No plano das políticas públicas ocorreu o mesmo, com o imediatismo, a subordinação das prioridades nacionais aos objetivos políticos, a criação permanente de inimigos ou fatores externos para justificar os fracassos próprios.
O maior desafio da modernização será extirpar esses paradigmas do imaginário nacional. Programas de qualidade total, planejamento estratégico, visão de futuro, tudo converge para instituir novos valores, comprovar que o sucesso depende do planejamento prévio em oposição ao jeitinho, do foco no resultado em contraposição à busca de álibis prévios para o fracasso, da visão de futuro em contraposição à contemporização.
Não é por outro motivo que os três principais momentos do esporte brasileiro -as Copas do Mundo de 1958, 1970 e 1994- coincidiram com a percepção popular de que havia um rumo a ser seguido. Em 1958, JK e seu Plano de Metas acenavam com a visão do futuro sendo construído. Com todas as ressalvas à ditadura implementada, em 1970 parte relevante do país embalava-se no sonho do "Brasil Grande". Em 1994 a estabilização da moeda trazia as esperanças de que a reconstrução do futuro estava sendo reiniciada.
De 1998 em diante, perdeu-se essa vantagem comparativa. A alienação de FHC em relação ao futuro do país, o acomodamento imprudente de manter a antiga política econômica e monetária, a falta de solidariedade em relação aos problemas de seu povo trouxeram de volta, com toda a intensidade, a síndrome da última chance.

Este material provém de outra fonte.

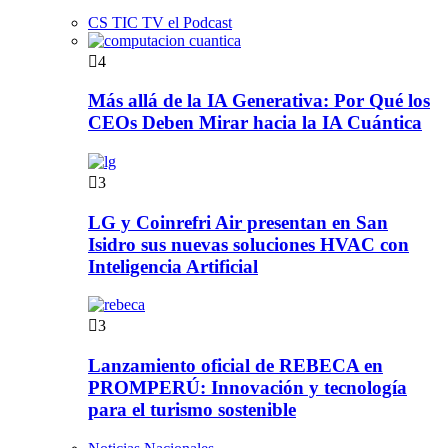
CS TIC TV el Podcast
4
Más allá de la IA Generativa: Por Qué los
CEOs Deben Mirar hacia la IA Cuántica
3
LG y Coinrefri Air presentan en San
Isidro sus nuevas soluciones HVAC con
Inteligencia Artificial
3
Lanzamiento oficial de REBECA en
PROMPERÚ: Innovación y tecnología
para el turismo sostenible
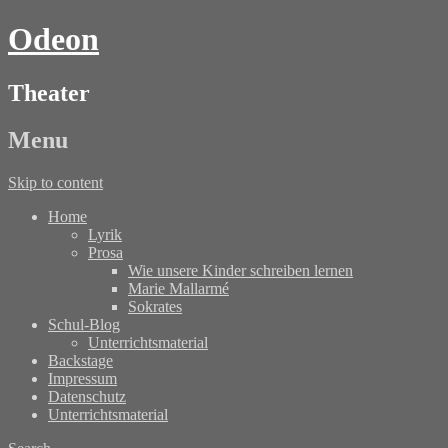
Odeon
Theater
Menu
Skip to content
Home
Lyrik
Prosa
Wie unsere Kinder schreiben lernen
Marie Mallarmé
Sokrates
Schul-Blog
Unterrichtsmaterial
Backstage
Impressum
Datenschutz
Unterrichtsmaterial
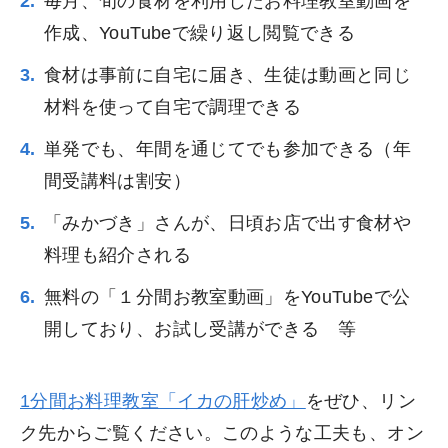
毎月、旬の食材を利用したお料理教室動画を
作成、YouTubeで繰り返し閲覧できる
食材は事前に自宅に届き、生徒は動画と同じ
材料を使って自宅で調理できる
単発でも、年間を通じてでも参加できる（年
間受講料は割安）
「みかづき」さんが、日頃お店で出す食材や
料理も紹介される
無料の「１分間お教室動画」をYouTubeで公
開しており、お試し受講ができる 等
1分間お料理教室「イカの肝炒め」
をぜひ、リン
ク先からご覧ください。このような工夫も、オン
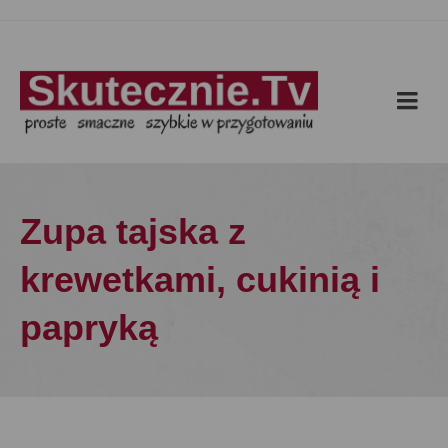
Zupa tajska z
krewetkami, cukinią i
papryką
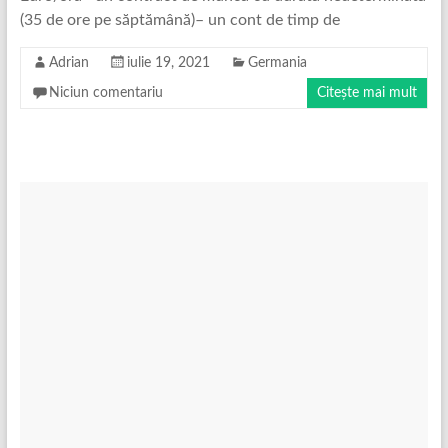
(35 de ore pe săptămână)– un cont de timp de
Adrian
iulie 19, 2021
Germania
Niciun comentariu
Citește mai mult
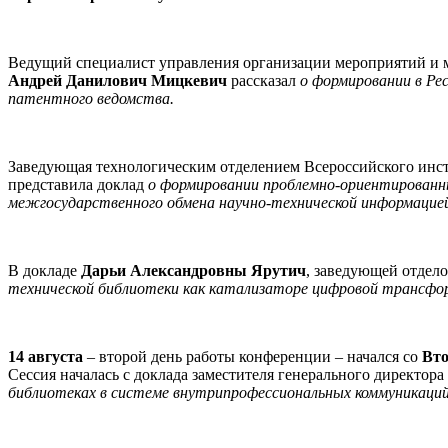
Ведущий специалист управления организации мероприятий и м
Андрей Данилович Мицкевич
рассказал
о формировании в Ре
патентного ведомства.
Заведующая технологическим отделением Всероссийского инст
представила доклад
о формировании проблемно-ориентированн
межгосударственного обмена научно-технической информацией
В докладе
Дарьи Александровны Ярутич
, заведующей отдел
технической библиотеки как катализаторе цифровой трансфо
14 августа
– второй день работы конференции – начался со
Вто
Сессия началась с доклада заместителя генерального директор
библиотеках в системе внутрипрофессиональных коммуникаци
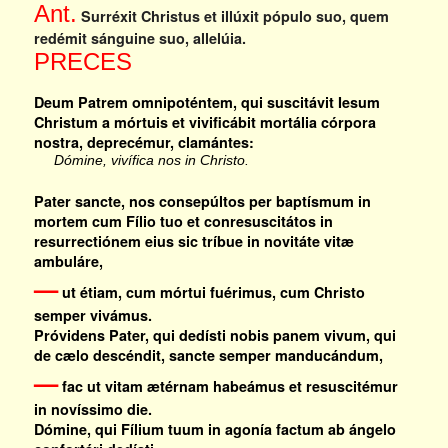
Ant.
Surréxit Christus et illúxit pópulo suo, quem
redémit sánguine suo, allelúia.
PRECES
Deum Patrem omnipoténtem, qui suscitávit Iesum
Christum a mórtuis et vivificábit mortália córpora
nostra, deprecémur, clamántes:
Dómine, vivífica nos in Christo.
Pater sancte, nos consepúltos per baptísmum in
mortem cum Fílio tuo et conresuscitátos in
resurrectiónem eius sic tríbue in novitáte vitæ
ambuláre,
—
ut étiam, cum mórtui fuérimus, cum Christo
semper vivámus.
Próvidens Pater, qui dedísti nobis panem vivum, qui
de cælo descéndit, sancte semper manducándum,
—
fac ut vitam ætérnam habeámus et resuscitémur
in novíssimo die.
Dómine, qui Fílium tuum in agonía factum ab ángelo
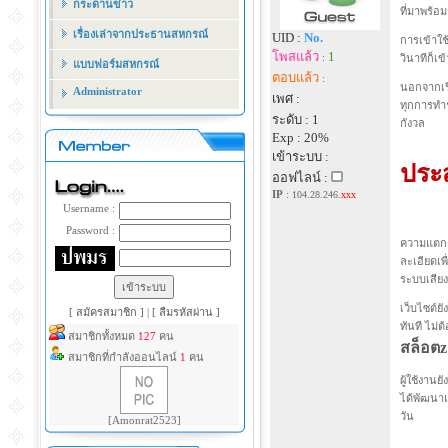
กระดานข่าว
ที่มาพร้อ
เรื่องเล่าจากประธานสหกรณ์
UID :
No.
การเข้าใช
โพสแล้ว
1
:
วินาทีก็เข
แบบฟอร์มสหกรณ์
ตอบแล้ว
:
นอกจากเรื
Administrator
เพศ :
ทุกการทำร
ระดับ : 1
กังวล
Exp : 20%
เข้าระบบ :
ประ
ออฟไลน์ :
IP
:
104.28.246.
xxx
Username :
Password :
ความแตกต่
ละเอียดเพ
ระบบเสียงท
เว็บไซต์ย
[ สมัครสมาชิก ]
|
[ ลืมรหัสผ่าน ]
ทันที ไม่
สมาชิกทั้งหมด
127
คน
สล็อตz
สมาชิกที่กำลังออนไลน์
1
คน
ผู้ใช้งาน
ได้พัฒนาแ
วัน
[Amonrat2523]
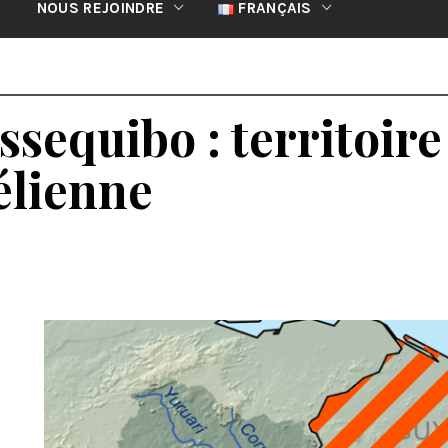
NOUS REJOINDRE
FRANÇAIS
Essequibo : territoir
élienne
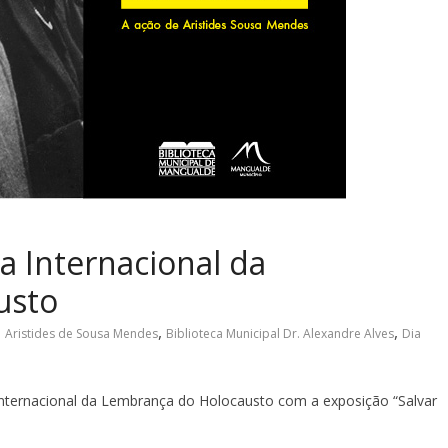
a Internacional da
usto
,
,
Aristides de Sousa Mendes
Biblioteca Municipal Dr. Alexandre Alves
Dia
Internacional da Lembrança do Holocausto com a exposição “Salvar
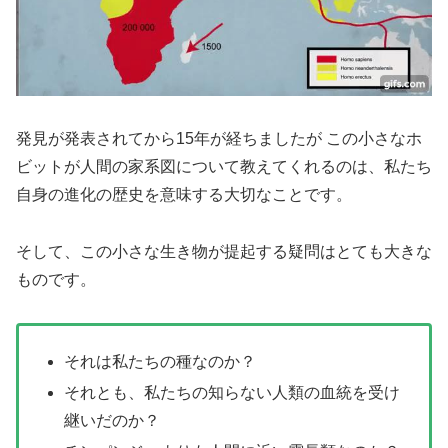
発見が発表されてから15年が経ちましたが この小さなホ
ビットが人間の家系図について教えてくれるのは、私たち
自身の進化の歴史を意味する大切なことです。
そして、この小さな生き物が提起する疑問はとても大きな
ものです。
それは私たちの種なのか？
それとも、私たちの知らない人類の血統を受け
継いだのか？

A economia promete bons resultados para o próximo ano. Os conceitos de planejamento estratégico começam a se disseminar pela administração pública a partir da experiência do Avança Brasil. O país começa a focar mais em cima de fatores competitivos relevantes -exportação, tecnologia, educação, gerência.
Se o sociólogo FHC não ensinar o presidente FHC a importância do discurso público como fator coordenador de expectativas nacionais, haverá em 2002 um país melhor do que o recebido em 1994. Mas muito inferior ao que poderia ter sido.

Fim da aventura
Fracassou, e foi pouco notado, uma das mais atrevidas aventuras já tentadas contra os cofres públicos: a ação de indenização proposta pela Mendes Júnior contra a Companhia Hidrelétrica do São Francisco (Chesf) por atrasos nos pagamentos. A indenização pedida era de R$ 10 bilhões, muitas vezes maior do que o preço total da obra. No mês passado, o Superior Tribunal de Justiça liquidou definitivamente com a aventura.